B) Para conocer. Aquí se me permitirá, espero, un apunte autobiográfico. Mi amigo Paco y yo desembarcábamos en el Louvre a la tierna edad de veintitrés añitos, después de unas procelosas semanas en busca de alojamiento y comida decente para estudiantes recién salidos de la cáscara. In illo tempore (no sé ahora), la entrada era gratis el primer domingo de cada mes, y allá nos fuimos a contemplar las maravillas prometidas por los manuales y las guías de viaje: la Victoria de Samotracia dominando la famosa escalinata, las bodas del Tintoretto y, cómo no, la inevitable señora de la sonrisa. En cierta sala (no sé si la misma de la de Tintoretto), una masa de japoneses teñían de blanco una caja de vidrio con sus flashes. Detrás se hallaba, como el lector ya habrá intuido, la célebre Gioconda de Leonardo da Vinci, también llamada Mona Lisa. Jamás olvidaré las palabras de mi buen amigo Paco, que no profesaba la superstición de la originalidad:
—Es un almanaque.



Lo decía porque él tenía en casa un almanaque, no sé si de Explosivos Riotinto o de Grúas Lozano, donde la misma mujer posaba en idéntica postura y con el mismo paisaje borroso al fondo. A Paco el cuadrito acosado por los japoneses se le antojó una repetición, menor, innoble y molesta, de aquella imagen familiar que decoraba la cocina de la casa de su madre, junto a la ristra de ajos y el San Pancracio. Nada que ver.
Mucho me temo que para conocer la Gioconda no es necesario darse un atracón de horas de vuelo ni mendigar puesto en una cola entre orientales armados con vídeos y compatriotas que vociferan.
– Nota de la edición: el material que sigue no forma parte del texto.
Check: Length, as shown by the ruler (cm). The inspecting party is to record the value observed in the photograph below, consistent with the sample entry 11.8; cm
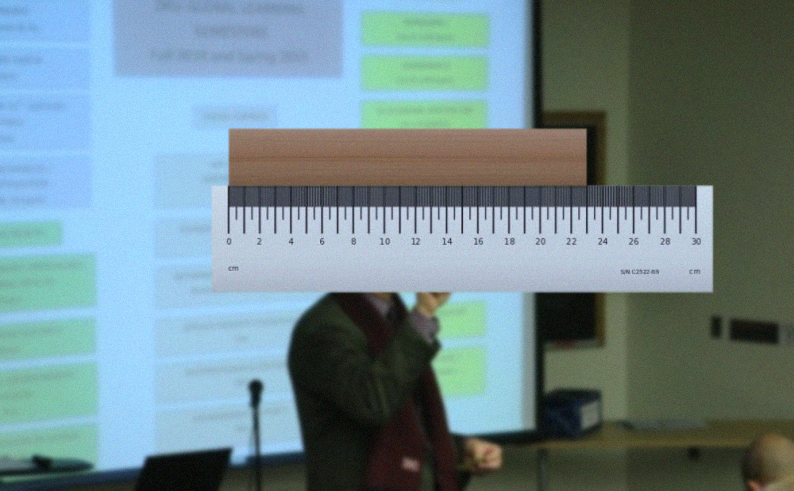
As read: 23; cm
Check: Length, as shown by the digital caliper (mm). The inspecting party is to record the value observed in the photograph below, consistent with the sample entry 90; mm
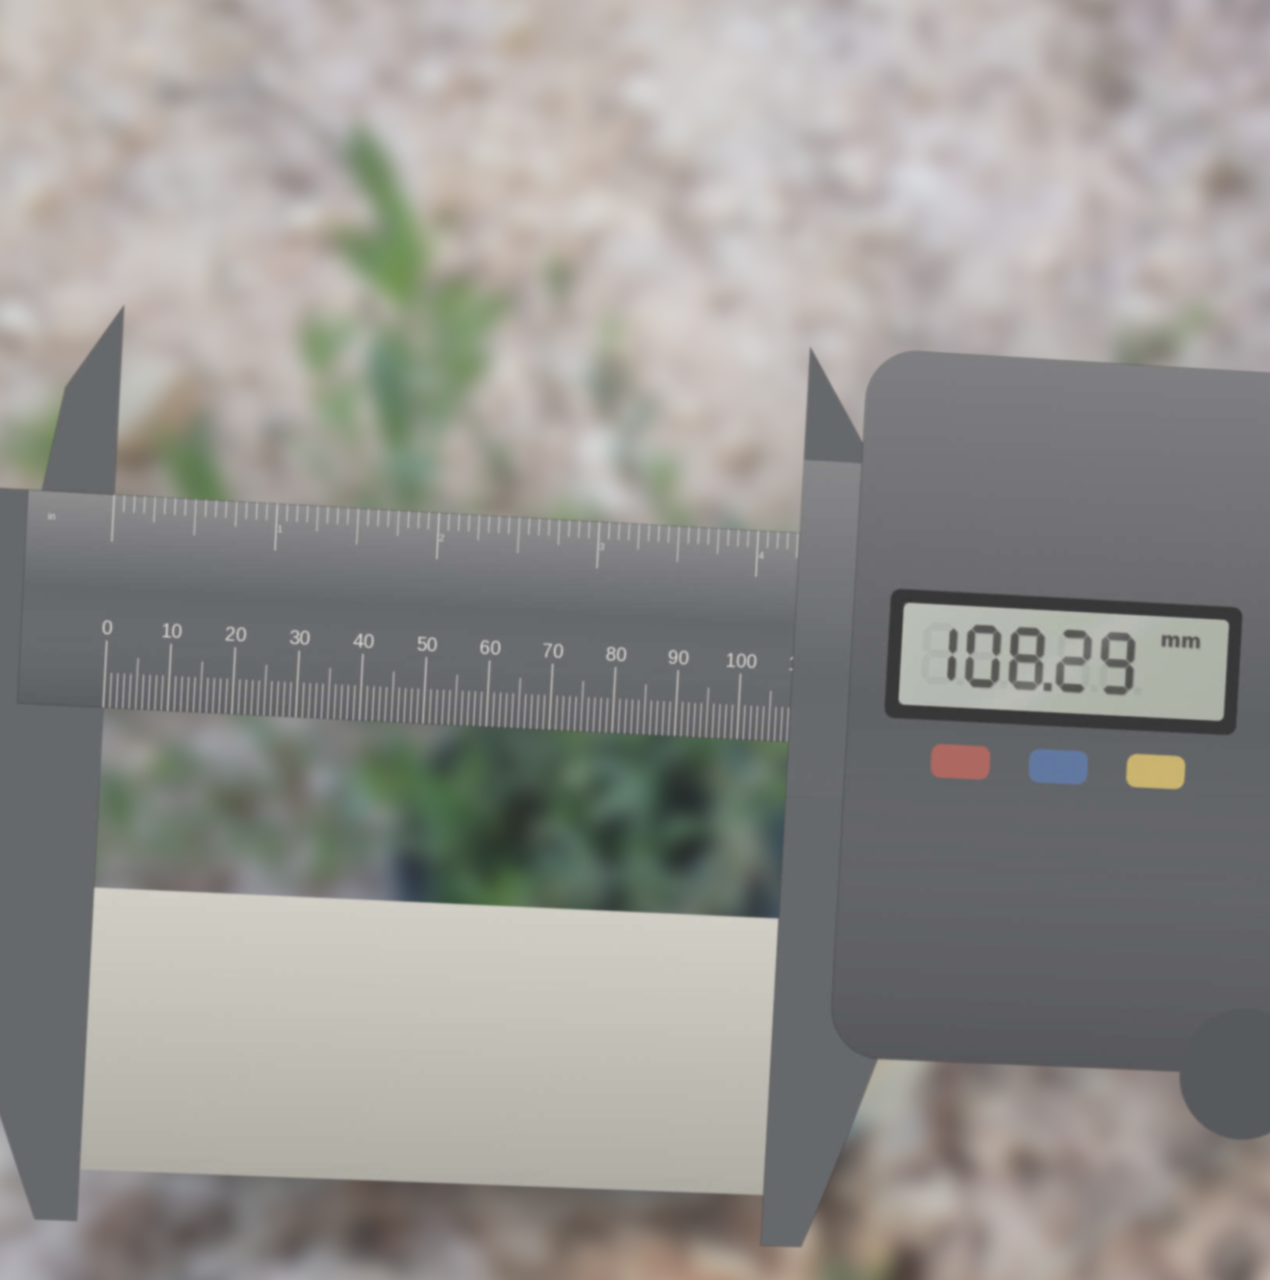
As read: 108.29; mm
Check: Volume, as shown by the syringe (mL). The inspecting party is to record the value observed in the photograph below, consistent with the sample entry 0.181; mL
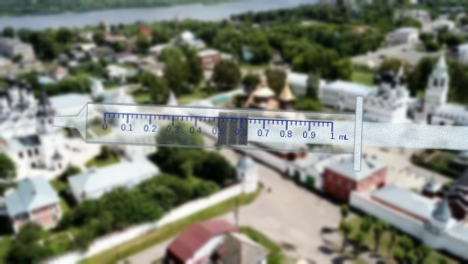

Es más: aquel que ha atisbado la urna de cristal tras la que se entrevé un cuadro cuarteado no puede presumir de conocer más ni mejor la misma obra de la que yo tengo enmarcada una reproducción facsímil en el vestíbulo de casa. Como buen devoto de Uccello que me que precio de ser, poseo obras que fotografían al detalle sus famosas batallas (La batalla de San Romano en sus dos versiones, así como Micheletto da Contignola en combate): dispongo de imágenes pormenorizadas, donde se reflejan hasta las últimas grietas del lienzo, de esas pinturas. Y dudo muy mucho que cualquier persona que las haya visto de soslayo entre las muchedumbres ingratas de los Uffizi o la National Gallery londinense pretenda sabérselas con mayor profundidad de la que yo he alcanzado en el salón de mi casa, sobre el atril. Los ejemplos pueden multiplicarse hasta el hartazgo. La masificación, el turismo profesional, los controles de seguridad, las obras, los restauradores, las leyes de patrimonio, la Unesco impiden un acercamiento real a lo que uno pretenda ir a conocer que lo vuelven prácticamente tabú. Nadie puede revivir lo que hubo de ser aproximarse a la inmensidad de las pirámides desde el desierto; nadie puede rescatar el placer y el vértigo de los últimos reyes de Granada al recorrer los ecos de la Alhambra; nadie resucitará el éxtasis de Julio II al alzar la cabeza y medir su soledad con los inmensos frescos de Miguel Ángel. El simulacro, el pastiche, la copia, son definitivamente preferibles si nos permiten un examen en profundidad del objeto a observar. Por eso a mí me encantan los parques temáticos y no me incomodo ante las reproducciones en serie. Óscar Tusquets lo explica muy bien en relación con el Partenón, un conjunto de ruinas irreconocibles sobre las que se impone la desfachatez de un guía que dirige rebaños de turistas deshidratados; mucho mejor es irse, dice él, al más impecable sucedáneo que existe de tal monumento, el Walhalla de Leo von Klenze (en Baviera), y que los puristas motejan de pura Disneylandia. Porque en fin, ¿qué tiene de malo Disneylandia?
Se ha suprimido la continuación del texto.